**WHAT TO WORK ON**
Leave every picture out and return the rest of the listing verbatim.

**EXERCISE INPUT**
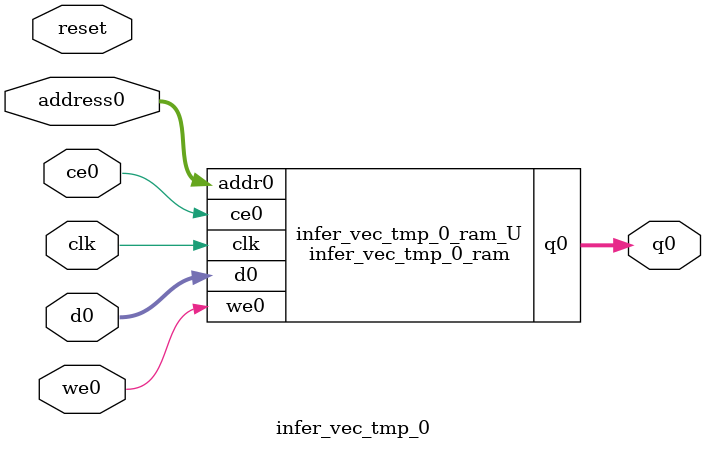
<source format=v>
`timescale 1 ns / 1 ps
module infer_vec_tmp_0_ram (addr0, ce0, d0, we0, q0,  clk);

parameter DWIDTH = 32;
parameter AWIDTH = 4;
parameter MEM_SIZE = 16;

input[AWIDTH-1:0] addr0;
input ce0;
input[DWIDTH-1:0] d0;
input we0;
output reg[DWIDTH-1:0] q0;
input clk;

(* ram_style = "distributed" *)reg [DWIDTH-1:0] ram[0:MEM_SIZE-1];




always @(posedge clk)  
begin 
    if (ce0) 
    begin
        if (we0) 
        begin 
            ram[addr0] <= d0; 
        end 
        q0 <= ram[addr0];
    end
end


endmodule

`timescale 1 ns / 1 ps
module infer_vec_tmp_0(
    reset,
    clk,
    address0,
    ce0,
    we0,
    d0,
    q0);

parameter DataWidth = 32'd32;
parameter AddressRange = 32'd16;
parameter AddressWidth = 32'd4;
input reset;
input clk;
input[AddressWidth - 1:0] address0;
input ce0;
input we0;
input[DataWidth - 1:0] d0;
output[DataWidth - 1:0] q0;



infer_vec_tmp_0_ram infer_vec_tmp_0_ram_U(
    .clk( clk ),
    .addr0( address0 ),
    .ce0( ce0 ),
    .we0( we0 ),
    .d0( d0 ),
    .q0( q0 ));

endmodule


</source>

**ANSWER SECTION**
<source format=v>
`timescale 1 ns / 1 ps
module infer_vec_tmp_0_ram (addr0, ce0, d0, we0, q0,  clk);

parameter DWIDTH = 32;
parameter AWIDTH = 4;
parameter MEM_SIZE = 16;

input[AWIDTH-1:0] addr0;
input ce0;
input[DWIDTH-1:0] d0;
input we0;
output reg[DWIDTH-1:0] q0;
input clk;

(* ram_style = "distributed" *)reg [DWIDTH-1:0] ram[0:MEM_SIZE-1];




always @(posedge clk)  
begin 
    if (ce0) 
    begin
        if (we0) 
        begin 
            ram[addr0] <= d0; 
        end 
        q0 <= ram[addr0];
    end
end


endmodule

`timescale 1 ns / 1 ps
module infer_vec_tmp_0(
    reset,
    clk,
    address0,
    ce0,
    we0,
    d0,
    q0);

parameter DataWidth = 32'd32;
parameter AddressRange = 32'd16;
parameter AddressWidth = 32'd4;
input reset;
input clk;
input[AddressWidth - 1:0] address0;
input ce0;
input we0;
input[DataWidth - 1:0] d0;
output[DataWidth - 1:0] q0;



infer_vec_tmp_0_ram infer_vec_tmp_0_ram_U(
    .clk( clk ),
    .addr0( address0 ),
    .ce0( ce0 ),
    .we0( we0 ),
    .d0( d0 ),
    .q0( q0 ));

endmodule


</source>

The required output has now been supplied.